A way not to destroy what has been achieved because the presence of McDonald’s in Russia is one of the biggest successes of the giant fast food.
Back to the late 1980s. Eastern Europe is fracturing: the Berlin Wall collapses on November 9, 1989, Romania executes Nicolae Ceaușescu a few weeks later. In the USSR, Mikhail Gorbachev does not know it yet, but he is living his last months at the head of the socialist federation. Well aware of the social and political unrest, he began several years ago to open up his country to the world and in particular to the American enemy. To the point of welcoming one of the most famous symbols of the United States, with the opening of the first restaurant in Moscow on January 31, 1990.
In reality, the negotiations are much older. In the midst of Cold War “détente” – that is to say during the 1970s – the boss of McDonald’s Canada tried his luck by inviting Soviet representatives to lunch during the 1976 Montreal Olympics.
The food, but especially the service, impressed the leaders of the USSR. Precisely, Moscow must in turn host the Olympic Games in 1980 and the central power seeks to feed foreign tourists with fast and familiar dishes. But the new tensions, linked to the entry into the war of the Soviets in Afghanistan, provoked the boycott of the Olympic Games by the United States. The McDo file is closed.

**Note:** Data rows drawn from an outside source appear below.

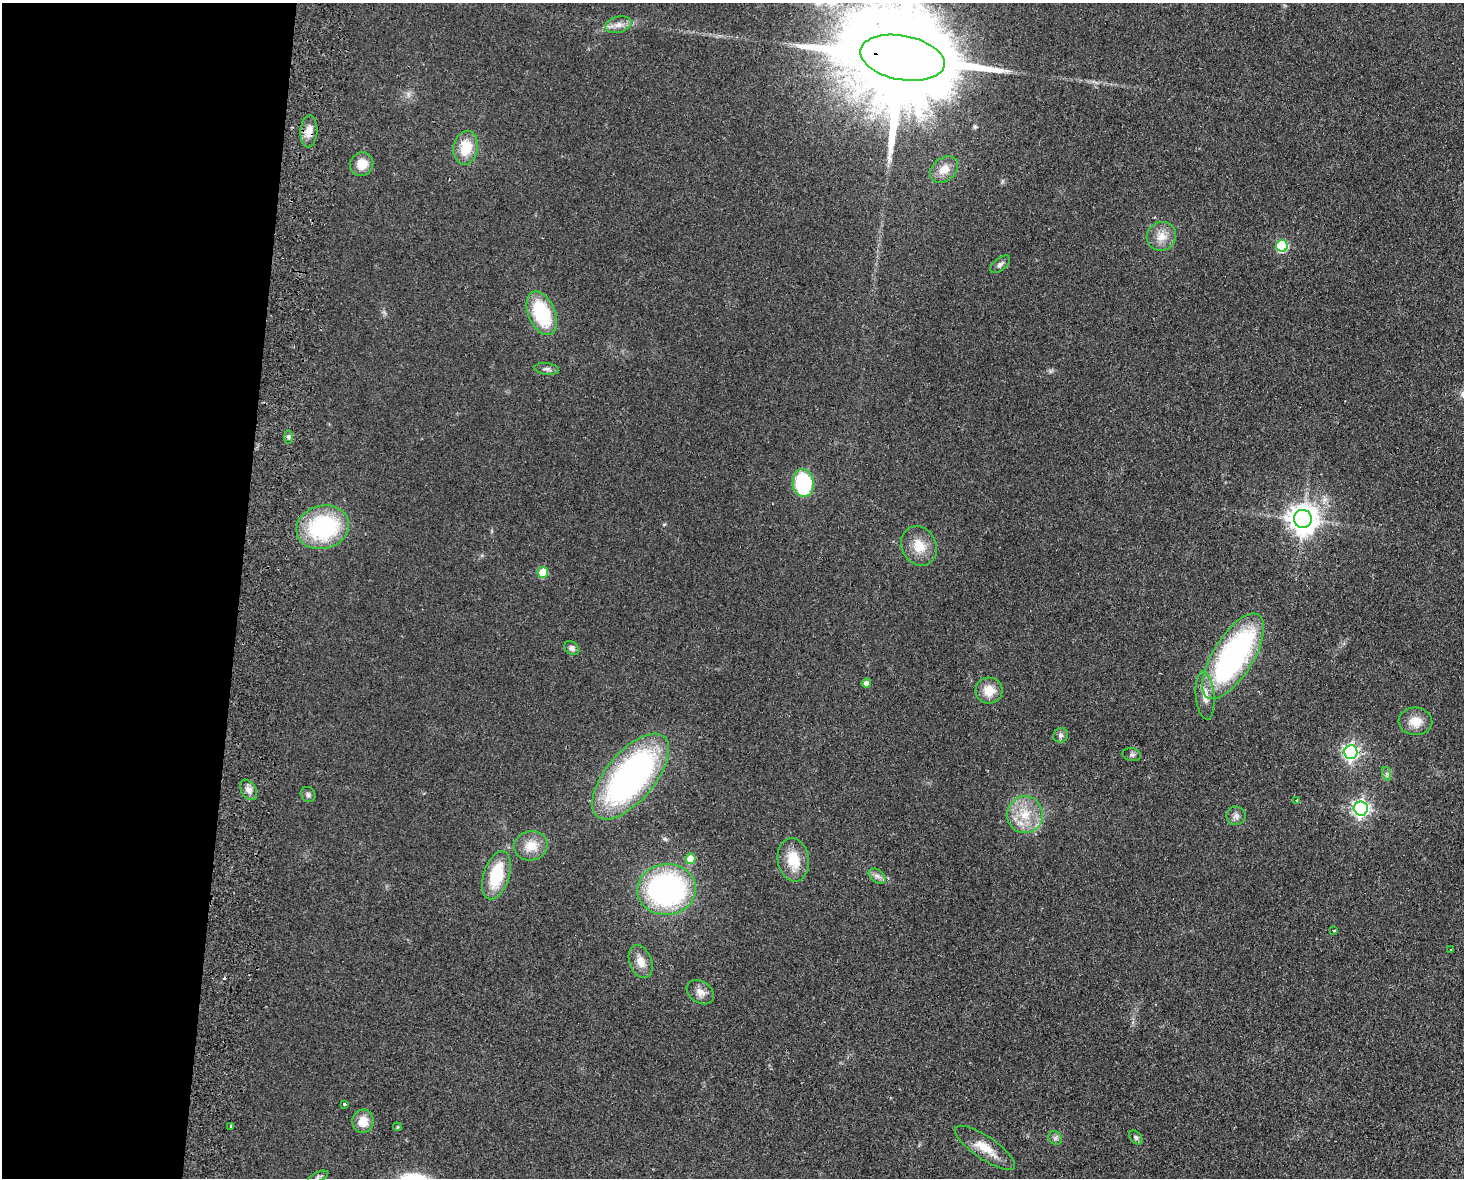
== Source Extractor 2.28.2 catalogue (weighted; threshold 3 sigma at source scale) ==
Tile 4 of 3 x 4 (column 1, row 2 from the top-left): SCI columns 170-1631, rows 2362-3537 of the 4838 x 4724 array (HDU 1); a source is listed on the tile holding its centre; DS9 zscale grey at full resolution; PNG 1466 x 1180 px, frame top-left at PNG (2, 3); each listed source drawn as its Kron ellipse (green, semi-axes under 4 px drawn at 4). Shown black and unused: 16% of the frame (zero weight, under 2 of 3 exposures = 3% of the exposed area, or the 3 px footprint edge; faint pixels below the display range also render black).
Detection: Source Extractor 2.28.2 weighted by HDU 2 'WHT'; one run over the whole footprint, this tile lists its part. Background 0.0998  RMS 0.0086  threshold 0.0385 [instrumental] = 3 sigma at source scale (4.5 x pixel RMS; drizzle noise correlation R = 1.50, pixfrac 1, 0.05/0.05 arcsec/px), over >= 5 px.
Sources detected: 53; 1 cosmic-ray / hot-pixel residue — neither listed nor drawn; the other 52 listed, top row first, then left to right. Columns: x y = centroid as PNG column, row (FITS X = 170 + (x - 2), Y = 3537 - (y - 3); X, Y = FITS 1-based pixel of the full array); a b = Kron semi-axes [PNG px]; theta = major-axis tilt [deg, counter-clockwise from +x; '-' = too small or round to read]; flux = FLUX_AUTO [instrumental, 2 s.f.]
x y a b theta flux
618 25 13 8 14 6.1
902 58 43 22 -11 34000
309 131 16 8 87 9.3
466 148 17 12 80 21
362 164 12 11 - 12
944 169 16 11 40 11
1161 236 15 14 - 11
1282 246 6 6 - 69
1000 264 12 6 39 3.1
542 313 23 13 -67 57
547 369 12 6 -7 2.9
289 437 6 4 -90 1.5
803 483 14 10 -84 67
1303 519 9 9 - 1200
323 527 26 21 15 89
919 546 20 17 -62 16
543 572 5 5 - 26
572 648 8 6 -38 2.7
1233 656 49 20 58 200
866 683 4 4 - 4.7
989 691 13 13 - 14
1205 695 24 9 -85 10
1415 721 17 14 -4 13
1061 735 7 7 - 2.9
1351 752 7 6 - 270
1132 755 9 6 -11 2.1
1387 774 7 4 -72 1.9
631 776 52 24 50 250
249 790 11 7 -57 4.5
308 795 8 7 - 2.3
1296 800 4 2 - 0.84
1361 808 7 7 - 270
1025 815 18 18 - 22
1236 816 9 9 - 3.8
531 846 17 14 12 14
690 859 5 5 - 19
793 860 22 15 -81 21
496 875 25 13 72 38
877 876 9 6 -35 3.2
666 889 29 25 5 190
1334 930 3 3 - 1.4
1451 949 2 2 - 0.83
641 962 17 11 -70 9.3
700 992 15 10 -35 6.9
344 1104 3 3 - 1.1
363 1121 11 10 - 12
231 1126 3 3 - 1.7
397 1127 4 4 - 1.1
1136 1137 8 5 -49 1.9
1055 1138 7 6 - 2.2
985 1148 35 11 -34 17
318 1177 11 4 24 2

It is therefore necessary to wait ten more years for the American dream to materialize. And it’s quite a culture shock. Installed on Moscow’s Pushkin Square, the restaurant sports its garish yellow arches causing a rare frenzy.
The smile, a small revolution
You have to wait hours in the cold to hope to enter while more than 30,000 people hope to enjoy the inauguration. Behind the counter, the employees were handpicked. “We were asked, ‘Can you smile for eight hours straight?’ We all said ‘yes, of course'” tells the VOA site Anna Patrunina, one of the first to work there and later became vice-president of operations.
Smiling is not a habit in Soviet public life, renowned for its coldness. The employees are also well educated and master foreign languages because the first McDo quickly becomes an unmissable tourist attraction.
But for Soviet patrons, it’s mostly a glimpse of life behind the Iron Curtain. “They say the West is bad, but I like this food,” says a customer at the opening.
The other side of the coin, the American dream costs a fortune: a meal was worth the equivalent of half a day’s work. Moreover, when local restaurants were sorely lacking in products, McDonald’s continued to supply its kitchens at full capacity. The trick? The company imported virtually everything and operated at a loss.
But the company got a foot in the door. The fall of the USSR did not prevent the development of the brand in Russia. On the contrary, in 1993, the new Russian President Boris Yeltsin came to inaugurate in person the second Moscow restaurant.